As for the religion, Dallas is predominantly Protestant, with large Methodist, Presbyterian and Baptist communities. It is also often considered to be the “Prison Ministry Capitol of the World,” due to its large prison ministry community. The Catholic Church is also strong in the city. Furthermore, Dallas has the largest Jewish population of all cities in Texas, as well as large LDS, Muslim, and Sikh communities.
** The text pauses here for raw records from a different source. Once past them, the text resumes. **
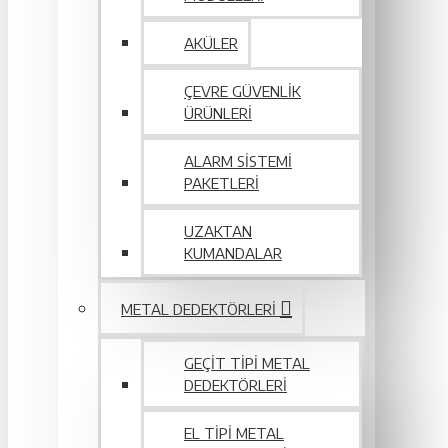
AKÜLER
ÇEVRE GÜVENLIK
ÜRÜNLERI
ALARM SISTEMI
PAKETLERI
UZAKTAN
KUMANDALAR
METAL DEDEKTÖRLERI
GEÇIT TIPI METAL
DEDEKTÖRLERI
EL TIPI METAL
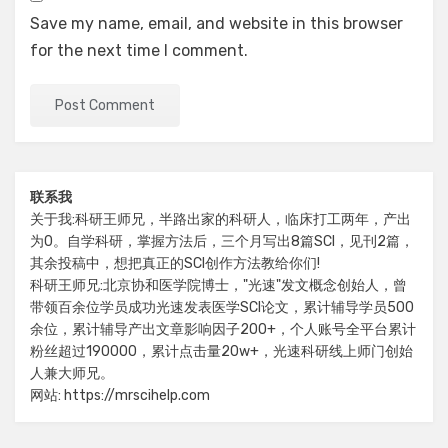
Save my name, email, and website in this browser
for the next time I comment.
联系我
关于我:科研王师兄，半路出家的科研人，临床打工两年，产出
为0。自学科研，掌握方法后，三个月写出8篇SCI，见刊2篇，
其余投稿中，想把真正的SCI创作方法教给你们!
科研王师兄:北京协和医学院博士，"光速"发文概念创始人，曾
带领百余位学员成功光速发表医学SCI论文，累计辅导学员500
余位，累计辅导产出文章影响因子200+，个人账号全平台累计
粉丝超过190000，累计点击量20w+，光速科研线上师门创始
人兼大师兄。
网站: https://mrscihelp.com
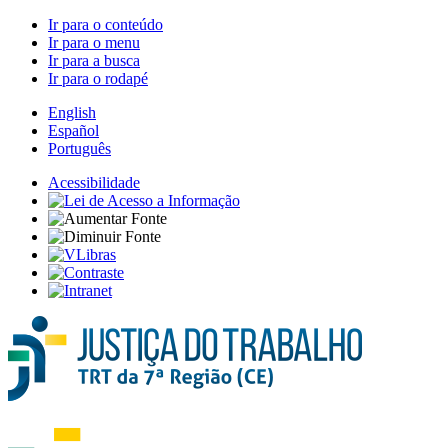
Ir para o conteúdo
Ir para o menu
Ir para a busca
Ir para o rodapé
English
Español
Português
Acessibilidade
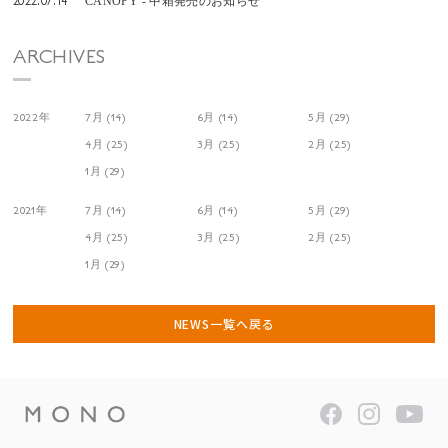
2022.07.14
CANOPY - 中箱発売のお知らせ
ARCHIVES
2022年
7月 (14)
6月 (14)
5月 (29)
4月 (25)
3月 (25)
2月 (25)
1月 (29)
2021年
7月 (14)
6月 (14)
5月 (29)
4月 (25)
3月 (25)
2月 (25)
1月 (29)
NEWS一覧へ戻る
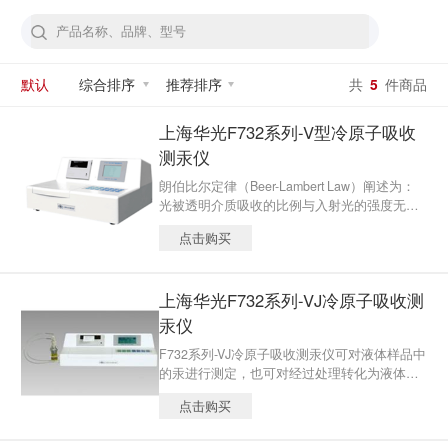
默认
综合排序
推荐排序
共
5
件商品
上海华光F732系列-V型冷原子吸收
测汞仪
朗伯比尔定律（Beer-Lambert Law）阐述为：
光被透明介质吸收的比例与入射光的强度无
关；在光程上每等厚层介质吸收相同比例值的
点击购买
光。是光化学第三定律。是光吸收的基本定
律，适用于所有的电磁辐射和所有的吸光物
质，包括气体、固体、液体、分子、原子和离
上海华光F732系列-VJ冷原子吸收测
子。比尔-朗伯定律是吸光光度法、比色分析法
和光电比色法的定量基础。光被吸收的量正比
汞仪
于光程中产生光吸收的分子数目。
F732系列-VJ冷原子吸收测汞仪可对液体样品中
的汞进行测定，也可对经过处理转化为液体的
固体样品或气体样品中的汞进行测定，因此可
点击购买
广泛用于环境监测、食品检验、地质勘探及化
学研究等领域对微量汞的分析测定。本仪器内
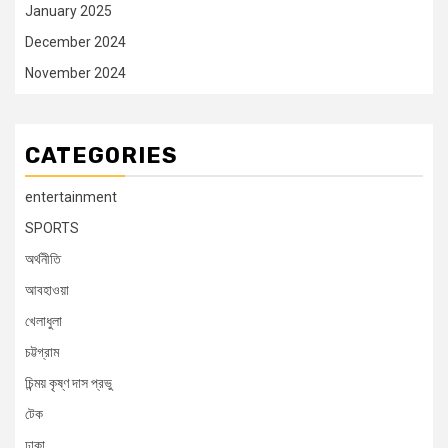
January 2025
December 2024
November 2024
CATEGORIES
entertainment
SPORTS
অর্থনীতি
আবহাওয়া
খেলাধুলা
চট্টগ্রাম
চিন্ময় কৃষ্ণ দাস প্রভু
টেক
ঢাকা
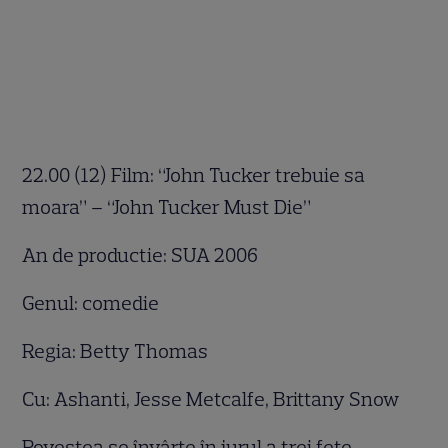
22.00 (12) Film: “John Tucker trebuie sa
moara” – “John Tucker Must Die”
An de productie: SUA 2006
Genul: comedie
Regia: Betty Thomas
Cu: Ashanti, Jesse Metcalfe, Brittany Snow
Povestea se învârte în jurul a trei fete –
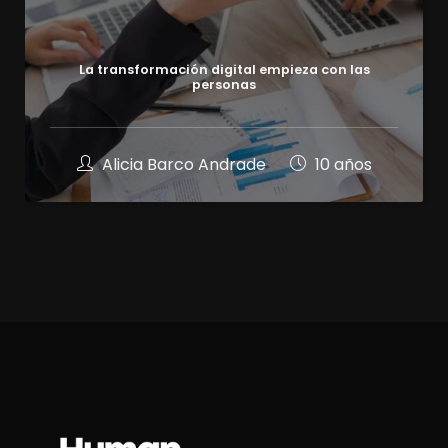
La transformación digital empieza con las
personas
Alicia Barco Andrade
10 años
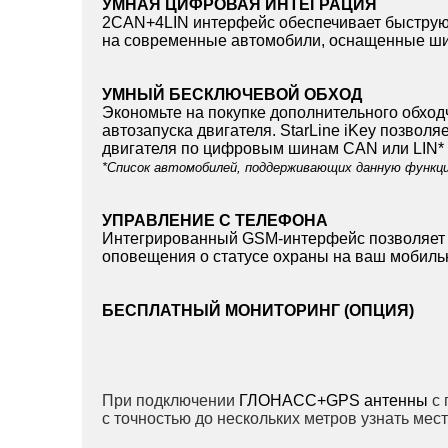
УМНАЯ ЦИФРОВАЯ ИНТЕГРАЦИЯ
2CAN+4LIN интерфейс обеспечивает быструю,
на современные автомобили, оснащенные ш
УМНЫЙ БЕСКЛЮЧЕВОЙ ОБХОД
Экономьте на покупке дополнительного обход
автозапуска двигателя. StarLine iKey позвол
двигателя по цифровым шинам CAN или LIN*
*Список автомобилей, поддерживающих данную функц
УПРАВЛЕНИЕ С ТЕЛЕФОНА
Интегрированный GSM-интерфейс позволяет 
оповещения о статусе охраны на ваш мобил
БЕСПЛАТНЫЙ МОНИТОРИНГ (ОПЦИЯ)
При подключении
ГЛОНАСС+GPS антенны
с
с точностью до нескольких метров узнать ме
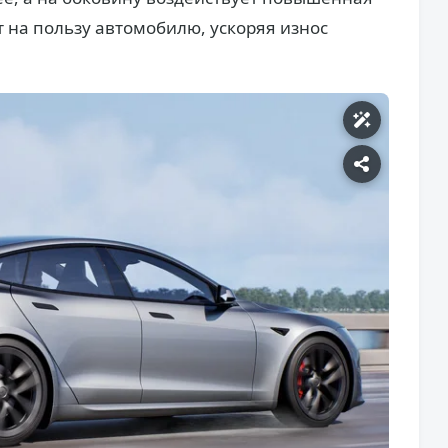
т на пользу автомобилю, ускоряя износ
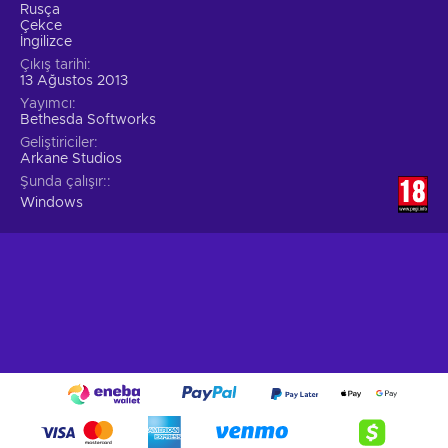
Rusça
Çekce
İngilizce
Çıkış tarihi
13 Ağustos 2013
Yayımcı
Bethesda Softworks
Geliştiriciler
Arkane Studios
Şunda çalışır:
Windows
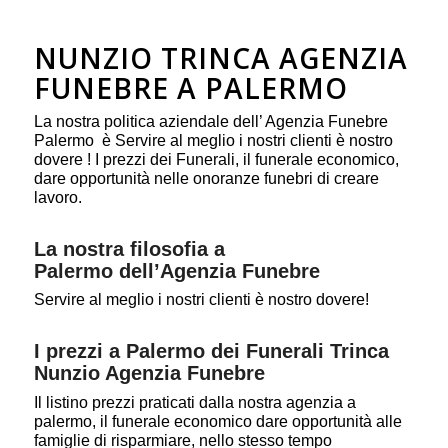
NUNZIO TRINCA AGENZIA
FUNEBRE A PALERMO
La nostra politica aziendale dell’ Agenzia Funebre
Palermo è Servire al meglio i nostri clienti è nostro
dovere ! I prezzi dei Funerali, il funerale economico,
dare opportunità nelle onoranze funebri di creare
lavoro.
La nostra filosofia a
Palermo dell’Agenzia Funebre
Servire al meglio i nostri clienti è nostro dovere!
I prezzi a Palermo dei Funerali Trinca
Nunzio Agenzia Funebre
Il listino prezzi praticati dalla nostra agenzia a
palermo, il funerale economico dare opportunità alle
famiglie di risparmiare, nello stesso tempo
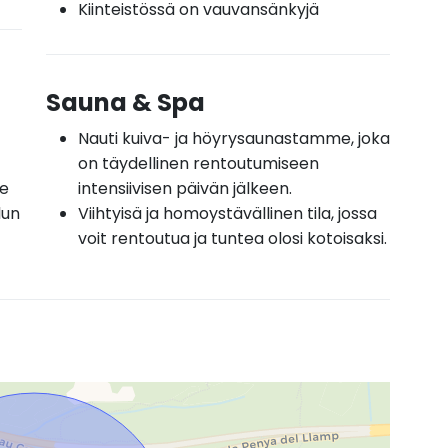
Kiinteistössä on vauvansänkyjä
Sauna & Spa
Nauti kuiva- ja höyrysaunastamme, joka
on täydellinen rentoutumiseen
me
intensiivisen päivän jälkeen.
lun
Viihtyisä ja homoystävällinen tila, jossa
voit rentoutua ja tuntea olosi kotoisaksi.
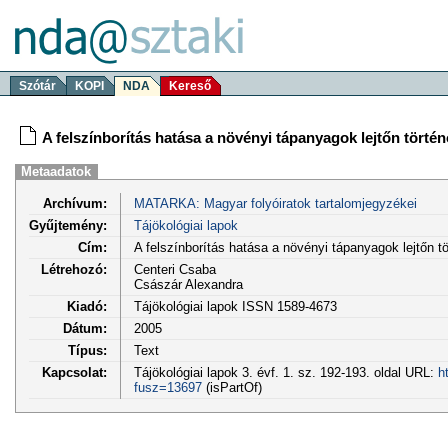
Szótár
KOPI
NDA
Kereső
A felszínborítás hatása a növényi tápanyagok lejtőn történ
Metaadatok
Archívum:
MATARKA: Magyar folyóiratok tartalomjegyzékei
Gyűjtemény:
Tájökológiai lapok
Cím:
A felszínborítás hatása a növényi tápanyagok lejtőn t
Létrehozó:
Centeri Csaba
Császár Alexandra
Kiadó:
Tájökológiai lapok ISSN 1589-4673
Dátum:
2005
Típus:
Text
Kapcsolat:
Tájökológiai lapok 3. évf. 1. sz. 192-193. oldal URL:
h
fusz=13697
(isPartOf)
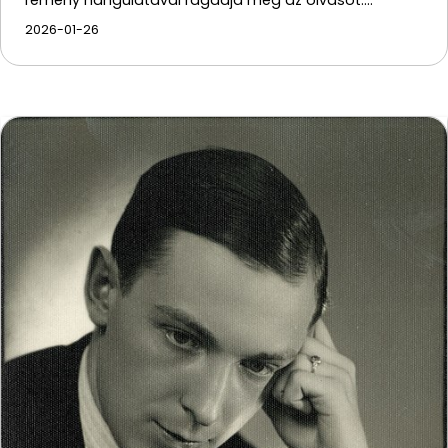
remény hangulatával ragadja meg az olvasót.…
2026-01-26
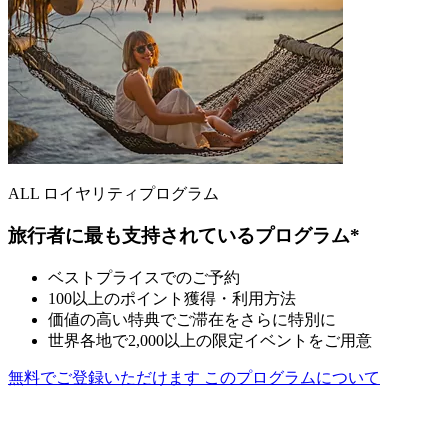
ALL ロイヤリティプログラム
旅行者に最も支持されているプログラム*
ベストプライスでのご予約
100以上のポイント獲得・利用方法
価値の高い特典でご滞在をさらに特別に
世界各地で2,000以上の限定イベントをご用意
無料でご登録いただけます
このプログラムについて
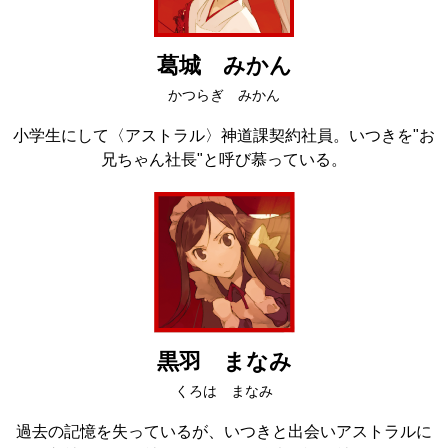
葛城 みかん
かつらぎ みかん
小学生にして〈アストラル〉神道課契約社員。いつきを"お
兄ちゃん社長"と呼び慕っている。
黒羽 まなみ
くろは まなみ
過去の記憶を失っているが、いつきと出会いアストラルに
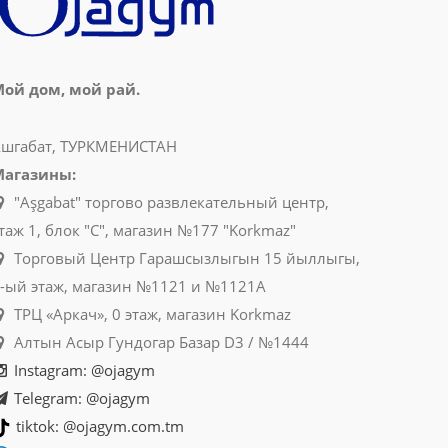
ой дом, мой рай.
шгабат, ТУРКМЕНИСТАН
Магазины:
"Aşgabat" торгово развлекательный центр,
таж 1, блок "C", магазин №177 "Korkmaz"
Торговый Центр Гарашсызлыгын 15 йыллыгы,
-ый этаж, магазин №1121 и №1121A
ТРЦ «Аркач», 0 этаж, магазин Korkmaz
Алтын Асыр Гундогар Базар D3 / №1444
Instagram: @ojagym
Telegram: @ojagym
tiktok: @ojagym.com.tm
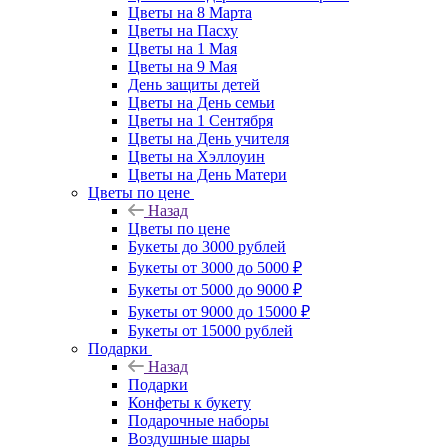
Цветы на 8 Марта
Цветы на Пасху
Цветы на 1 Мая
Цветы на 9 Мая
День защиты детей
Цветы на День семьи
Цветы на 1 Сентября
Цветы на День учителя
Цветы на Хэллоуин
Цветы на День Матери
Цветы по цене
Назад
Цветы по цене
Букеты до 3000 рублей
Букеты от 3000 до 5000 ₽
Букеты от 5000 до 9000 ₽
Букеты от 9000 до 15000 ₽
Букеты от 15000 рублей
Подарки
Назад
Подарки
Конфеты к букету
Подарочные наборы
Воздушные шары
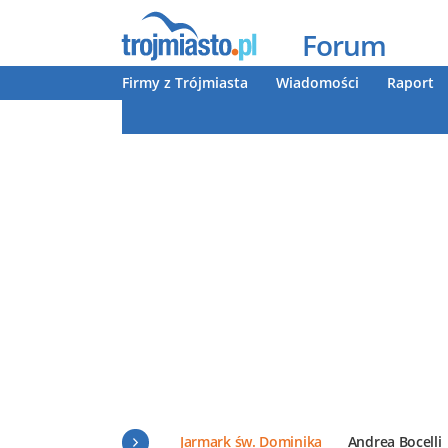
Forum
Firmy z Trójmiasta
Wiadomości
Raport
Jarmark św. Dominika
Andrea Bocelli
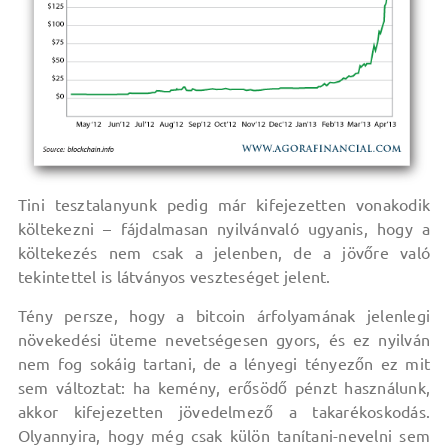
Tini tesztalanyunk pedig már kifejezetten vonakodik
költekezni – fájdalmasan nyilvánvaló ugyanis, hogy a
költekezés nem csak a jelenben, de a jövőre való
tekintettel is látványos veszteséget jelent.
Tény persze, hogy a bitcoin árfolyamának jelenlegi
növekedési üteme nevetségesen gyors, és ez nyilván
nem fog sokáig tartani, de a lényegi tényezőn ez mit
sem változtat: ha kemény, erősödő pénzt használunk,
akkor kifejezetten jövedelmező a takarékoskodás.
Olyannyira, hogy még csak külön tanítani-nevelni sem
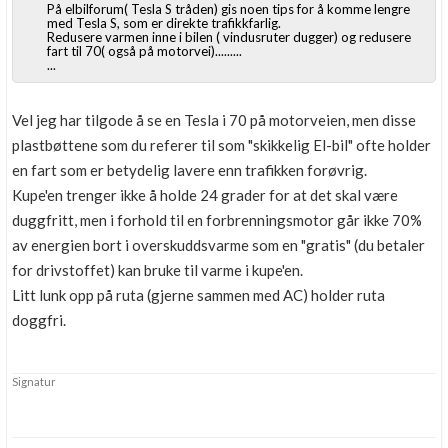
På elbilforum( Tesla S tråden) gis noen tips for å komme lengre
med Tesla S, som er direkte trafikkfarlig.
Redusere varmen inne i bilen ( vindusruter dugger) og redusere
fart til 70( også på motorvei).........
...
Vel jeg har tilgode å se en Tesla i 70 på motorveien, men disse
plastbøttene som du referer til som "skikkelig El-bil" ofte holder
en fart som er betydelig lavere enn trafikken forøvrig.
Kupe'en trenger ikke å holde 24 grader for at det skal være
duggfritt, men i forhold til en forbrenningsmotor går ikke 70%
av energien bort i overskuddsvarme som en "gratis" (du betaler
for drivstoffet) kan bruke til varme i kupe'en.
Litt lunk opp på ruta (gjerne sammen med AC) holder ruta
doggfri.
Signatur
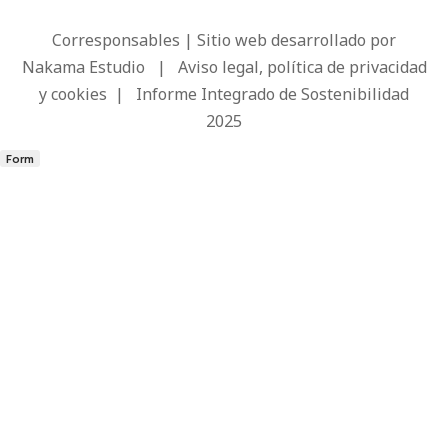
Corresponsables | Sitio web desarrollado por
Nakama Estudio
|
Aviso legal, política de privacidad
y cookies
|
Informe Integrado de Sostenibilidad
2025
Form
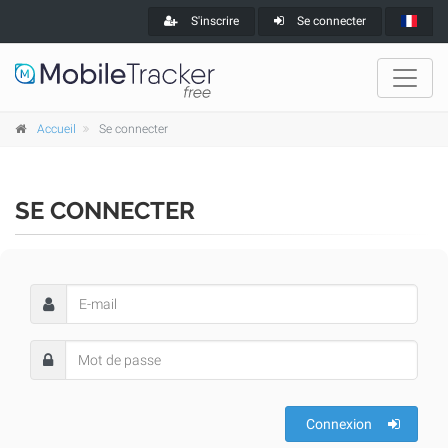
S'inscrire
Se connecter
Accueil
Se connecter
SE CONNECTER
Connexion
In addition, Dallas is believed to be the home of the world’s largest Christian LGBT church, the Cathedral of Hope.
Important annual events in Dallas include State Fair of Texas, the Red River Shootout (University of Texas at Austin versus University of Oklahoma, played at the Cotton Bowl), Cinco de Mayo festivities and Saint Patrick’s Day Parade.
Dallas has its own cuisine, based primarily on barbecue and authentic Mexican and Tex-Mex dishes. Frozen margarita is probably the most famous product of culinary scene in Dallas.
Education in Dallas
Notable institutions of higher education in Dallas include Southern Methodist University in Dallas, University of Texas at Dallas, Dallas Baptist University, Paul Quinn College, Dallas Christian College, the University of Texas Southwestern Medical College, the University of North Texas at Dallas and others.
As for the sports, Dallas is home to the Dallas Cowboys (NFL), Dallas Mavericks (NBA), Dallas Stars (NHL) and Texas Rangers (MLB).